Global Work with Immigrants Kids (GWIK)
GWIK Consortium Faculty Partners
Global Work with Immigrants Kids (GWIK), builds on the success of our previous 5 year international exchange grant (TRANSPRAC: Transatlantic Alliance for Creating a New Social Service Practitioner) and brings together the strengths of the US Social Work curriculum and the EU Social Education/Social Work curriculum by providing funded student semester exchanges within the GWIK consortium of universities.
A key component of the GWIK curriculum includes four-month abroad field internships at agencies providing services to immigrant children. Our consortium schools in the European Union to which second semester junior social work students may select from among include:
Peter Sabroe Seminariet in Aarhus, Denmark
Ramon Llull Universitat in Barcelona, Spain
Plantijn Hogeschool in Antwerp, Belgium
This distinctive consortium continues to be the only coordinated, international educational effort aimed at synthesizing the strengths of both professional models. Though we have seen an increase in study abroad opportunities for EU and US students, the majority of these international experiences are of short duration (less than one semester), and we know of no other US social work or EU social education programs that offer an international educational innovation focused on the complexity of immigration.
The US accreditation organization is the Council on Social Work Education ( CSWE) which encourages US social work programs to implement curriculum on global social work.
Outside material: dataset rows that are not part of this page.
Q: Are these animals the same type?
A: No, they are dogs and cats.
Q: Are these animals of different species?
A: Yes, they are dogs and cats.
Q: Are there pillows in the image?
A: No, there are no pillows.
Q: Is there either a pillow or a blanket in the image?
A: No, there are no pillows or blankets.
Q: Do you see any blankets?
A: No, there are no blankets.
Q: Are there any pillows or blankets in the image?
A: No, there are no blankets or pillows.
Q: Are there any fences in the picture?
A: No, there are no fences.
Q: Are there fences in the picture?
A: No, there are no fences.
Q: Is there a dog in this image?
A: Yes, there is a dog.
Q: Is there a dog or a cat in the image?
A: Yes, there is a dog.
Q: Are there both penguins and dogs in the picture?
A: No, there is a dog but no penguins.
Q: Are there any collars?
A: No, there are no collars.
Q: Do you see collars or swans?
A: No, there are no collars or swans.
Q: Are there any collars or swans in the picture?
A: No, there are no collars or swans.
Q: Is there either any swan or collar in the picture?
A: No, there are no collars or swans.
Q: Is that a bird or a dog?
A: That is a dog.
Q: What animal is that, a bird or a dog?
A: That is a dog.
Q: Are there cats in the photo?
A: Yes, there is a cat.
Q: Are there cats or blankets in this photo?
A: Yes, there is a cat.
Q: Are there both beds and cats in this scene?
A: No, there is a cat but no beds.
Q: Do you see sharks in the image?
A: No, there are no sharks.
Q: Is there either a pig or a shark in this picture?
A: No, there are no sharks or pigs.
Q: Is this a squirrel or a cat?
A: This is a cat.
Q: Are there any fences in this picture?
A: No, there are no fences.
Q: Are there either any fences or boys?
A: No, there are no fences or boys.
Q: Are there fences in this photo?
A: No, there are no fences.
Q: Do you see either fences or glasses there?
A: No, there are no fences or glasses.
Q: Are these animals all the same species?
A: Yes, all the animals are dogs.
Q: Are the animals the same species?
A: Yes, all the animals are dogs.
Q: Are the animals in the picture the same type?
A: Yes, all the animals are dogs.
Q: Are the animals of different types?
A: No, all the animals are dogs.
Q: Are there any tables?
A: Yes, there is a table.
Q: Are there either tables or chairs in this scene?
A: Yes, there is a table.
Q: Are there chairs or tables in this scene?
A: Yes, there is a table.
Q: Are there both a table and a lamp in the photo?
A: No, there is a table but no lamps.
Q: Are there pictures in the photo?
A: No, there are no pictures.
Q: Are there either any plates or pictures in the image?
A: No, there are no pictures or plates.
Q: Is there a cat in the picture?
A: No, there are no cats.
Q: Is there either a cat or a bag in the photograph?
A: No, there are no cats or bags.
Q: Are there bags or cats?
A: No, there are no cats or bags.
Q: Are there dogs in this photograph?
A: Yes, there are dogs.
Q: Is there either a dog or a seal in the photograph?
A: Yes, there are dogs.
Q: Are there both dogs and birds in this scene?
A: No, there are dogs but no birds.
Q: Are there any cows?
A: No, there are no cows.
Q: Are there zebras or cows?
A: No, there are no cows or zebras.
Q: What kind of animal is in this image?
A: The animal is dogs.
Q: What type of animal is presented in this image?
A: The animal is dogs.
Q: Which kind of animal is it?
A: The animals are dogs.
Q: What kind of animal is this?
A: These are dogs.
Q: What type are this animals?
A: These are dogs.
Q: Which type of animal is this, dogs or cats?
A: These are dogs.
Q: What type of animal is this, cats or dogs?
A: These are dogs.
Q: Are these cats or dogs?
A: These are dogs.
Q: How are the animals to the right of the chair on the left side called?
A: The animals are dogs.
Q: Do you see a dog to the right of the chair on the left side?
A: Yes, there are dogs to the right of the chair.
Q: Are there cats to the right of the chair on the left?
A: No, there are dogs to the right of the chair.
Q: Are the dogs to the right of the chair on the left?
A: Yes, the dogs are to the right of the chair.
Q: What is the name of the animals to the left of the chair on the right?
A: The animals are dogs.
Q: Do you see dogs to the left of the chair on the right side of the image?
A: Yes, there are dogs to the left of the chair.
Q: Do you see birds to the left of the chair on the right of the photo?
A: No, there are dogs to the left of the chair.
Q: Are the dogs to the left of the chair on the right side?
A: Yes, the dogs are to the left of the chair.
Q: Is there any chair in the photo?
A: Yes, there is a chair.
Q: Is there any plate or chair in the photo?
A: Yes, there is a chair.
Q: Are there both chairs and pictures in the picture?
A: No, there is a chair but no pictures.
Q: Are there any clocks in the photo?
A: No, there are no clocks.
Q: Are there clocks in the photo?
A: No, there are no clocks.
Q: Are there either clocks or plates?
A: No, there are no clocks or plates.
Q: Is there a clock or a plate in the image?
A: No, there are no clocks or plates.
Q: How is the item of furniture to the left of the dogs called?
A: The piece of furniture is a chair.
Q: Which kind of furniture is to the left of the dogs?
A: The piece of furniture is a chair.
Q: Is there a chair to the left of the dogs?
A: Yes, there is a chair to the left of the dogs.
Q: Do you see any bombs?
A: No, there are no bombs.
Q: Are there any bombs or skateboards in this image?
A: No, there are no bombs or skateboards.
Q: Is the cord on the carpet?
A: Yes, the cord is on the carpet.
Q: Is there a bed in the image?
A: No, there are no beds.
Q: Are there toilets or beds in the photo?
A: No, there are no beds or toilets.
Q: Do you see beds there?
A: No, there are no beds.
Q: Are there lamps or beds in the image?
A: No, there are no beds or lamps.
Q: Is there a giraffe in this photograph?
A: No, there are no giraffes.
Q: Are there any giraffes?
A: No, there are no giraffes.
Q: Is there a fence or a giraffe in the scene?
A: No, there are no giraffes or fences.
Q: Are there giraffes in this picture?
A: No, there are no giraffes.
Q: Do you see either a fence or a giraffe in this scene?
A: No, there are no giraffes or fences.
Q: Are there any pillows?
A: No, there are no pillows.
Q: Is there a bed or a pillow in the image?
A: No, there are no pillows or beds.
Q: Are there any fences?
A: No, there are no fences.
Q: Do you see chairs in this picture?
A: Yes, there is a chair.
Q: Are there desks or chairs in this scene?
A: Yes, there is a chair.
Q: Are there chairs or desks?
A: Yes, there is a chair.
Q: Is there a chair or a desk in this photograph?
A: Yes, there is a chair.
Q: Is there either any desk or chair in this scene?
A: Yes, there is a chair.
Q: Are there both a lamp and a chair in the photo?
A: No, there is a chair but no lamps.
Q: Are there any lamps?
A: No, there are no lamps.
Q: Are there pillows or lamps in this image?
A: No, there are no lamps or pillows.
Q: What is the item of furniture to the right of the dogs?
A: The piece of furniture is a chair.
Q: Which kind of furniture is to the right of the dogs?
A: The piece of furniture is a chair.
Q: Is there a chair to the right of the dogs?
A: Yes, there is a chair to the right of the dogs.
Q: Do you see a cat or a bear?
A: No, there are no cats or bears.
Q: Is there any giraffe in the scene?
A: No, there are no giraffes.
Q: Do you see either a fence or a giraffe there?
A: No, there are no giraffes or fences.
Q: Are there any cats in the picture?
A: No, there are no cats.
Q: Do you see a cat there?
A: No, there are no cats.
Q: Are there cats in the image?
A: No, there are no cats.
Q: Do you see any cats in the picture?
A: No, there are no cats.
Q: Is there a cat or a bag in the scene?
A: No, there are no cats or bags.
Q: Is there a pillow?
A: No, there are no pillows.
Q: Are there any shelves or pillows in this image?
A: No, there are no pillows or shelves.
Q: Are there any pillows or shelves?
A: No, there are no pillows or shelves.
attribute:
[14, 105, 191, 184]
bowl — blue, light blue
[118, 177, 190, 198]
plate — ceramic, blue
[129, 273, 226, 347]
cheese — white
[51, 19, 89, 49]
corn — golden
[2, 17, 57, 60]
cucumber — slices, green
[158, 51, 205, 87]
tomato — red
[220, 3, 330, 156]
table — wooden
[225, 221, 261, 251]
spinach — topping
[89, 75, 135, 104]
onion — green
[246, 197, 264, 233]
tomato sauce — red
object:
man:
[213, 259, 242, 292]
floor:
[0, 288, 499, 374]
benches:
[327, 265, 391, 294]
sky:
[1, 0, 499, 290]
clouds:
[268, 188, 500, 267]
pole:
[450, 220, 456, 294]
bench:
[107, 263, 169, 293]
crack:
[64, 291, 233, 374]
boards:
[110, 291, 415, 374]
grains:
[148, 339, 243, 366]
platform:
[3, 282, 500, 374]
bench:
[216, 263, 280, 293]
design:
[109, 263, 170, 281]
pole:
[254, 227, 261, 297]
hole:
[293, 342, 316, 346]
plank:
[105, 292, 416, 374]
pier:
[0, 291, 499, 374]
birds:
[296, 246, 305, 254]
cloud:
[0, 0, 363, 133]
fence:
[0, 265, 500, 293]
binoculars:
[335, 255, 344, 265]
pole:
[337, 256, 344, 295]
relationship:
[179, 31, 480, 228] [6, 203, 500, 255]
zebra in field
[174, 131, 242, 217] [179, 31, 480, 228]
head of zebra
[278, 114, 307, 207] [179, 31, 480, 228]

Specifically, the CSWE Commission on Global Social Work Education recognizes the increasing numbers of global immigrants to the US, the subsequent impact on social services, and the need for an immediate response by social work programs to develop curricula that can respond to these multi-cultural changes. Likewise in the EU, the Formation d'Educateurs Sociaux Europeens (FESET), the social education professional organization) is giving increased attention to training in global, multi-cultural practice and recognizes the need for an international curriculum that can expand students' skills for work with immigrant populations.
The global demographic shifts that involve significant numbers of immigrant children suggests the critical need for social service practitioners who have the skills, knowledge and values to work within multi-cultural agency settings. In the US, the number of immigrants and refugees entering the country nearly doubled in the last 10 years. It is imperative that practitioners learn the skills that will allow them to help immigrants face complex social, cultural, health, educational, and economic problems, while recognizing the uniqueness of the immigrants' culture as they adjust to a new country. Current US social workers employed in agencies serving immigrants emphasize the importance of prospective employees having actual cross-cultural experience in preparation for understanding clients' global and cultural differences.